Stifling in the Northern Territory, swampy and stormy in Queensland, hot in South Australia, warm in Western Australia.
“I reckon I know why there’s so much weather,” I said.
“It’s because each of the networks has highly paid people to provide the weather reports in an entertaining way, so they have to pretend that something unusual or interesting has happened, or else people would go back to watching re-runs of Antiques Roadshow.
Think about it. Especially in the mornings, weather sport presenters have to be zany, comic, the main show, doing stupid things and laughing like hyenas on heroin.
The concept is as silly as having news reports presented by comedians. Oh wait …
They are allotted, say, five minutes and must fill that slot with all sorts of silliness and weather.
It’s an example of an old saying about newspapers: “All the news that fits.”

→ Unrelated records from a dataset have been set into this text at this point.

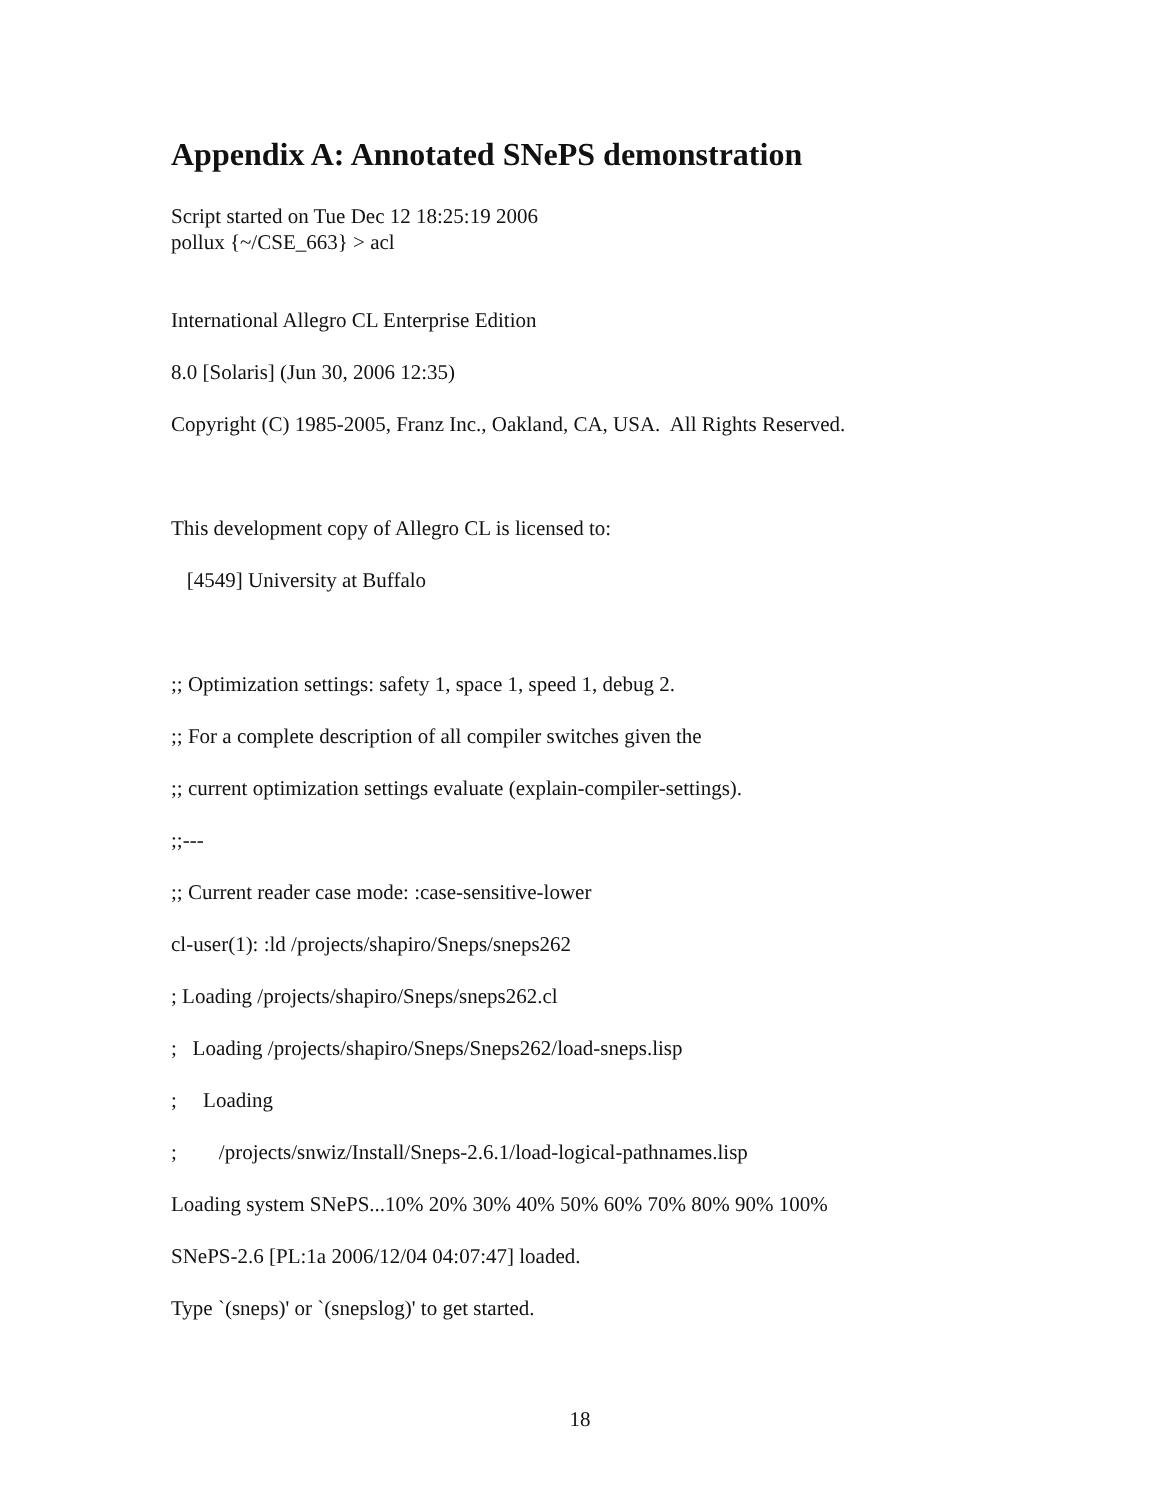Appendix A: Annotated SNePS demonstration
Script started on Tue Dec 12 18:25:19 2006
pollux {~/CSE_663} > acl
International Allegro CL Enterprise Edition
8.0 [Solaris] (Jun 30, 2006 12:35)
Copyright (C) 1985-2005, Franz Inc., Oakland, CA, USA. All Rights Reserved.
This development copy of Allegro CL is licensed to:
[4549] University at Buffalo
;; Optimization settings: safety 1, space 1, speed 1, debug 2.
;; For a complete description of all compiler switches given the
;; current optimization settings evaluate (explain-compiler-settings).
;;---
;; Current reader case mode: :case-sensitive-lower
cl-user(1): :ld /projects/shapiro/Sneps/sneps262
; Loading /projects/shapiro/Sneps/sneps262.cl
; Loading /projects/shapiro/Sneps/Sneps262/load-sneps.lisp
; Loading
; /projects/snwiz/Install/Sneps-2.6.1/load-logical-pathnames.lisp
Loading system SNePS...10% 20% 30% 40% 50% 60% 70% 80% 90% 100%
SNePS-2.6 [PL:1a 2006/12/04 04:07:47] loaded.
Type `(sneps)' or `(snepslog)' to get started.
18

Back in the ’70s, ABC TV wouldn’t have put up with this. It would have had a well-spoken gentleman in a suit and tie and a wooden stick to point to the movements on the synoptic charts.
Then, commercial TV decided weather was women’s work, not men, possibly to try to make weather sexy, and now some are drifting back to employing chaps.
The ABC once showed it knew how to make weather reports more perve-worthy.
It was back in the late ’70s at ABC TV in Hobart.
It might have been a Christmas or New Year’s Eve.
The weather presenter had a big board with layers of butcher’s paper beside him, and he’d fold back the paper sheets as the reports went on.
He had just arrived at the forecasts for the next day and lifted the sheet to reveal … that someone had stapled a Playboy centrefold on it. That caused a mini heatwave.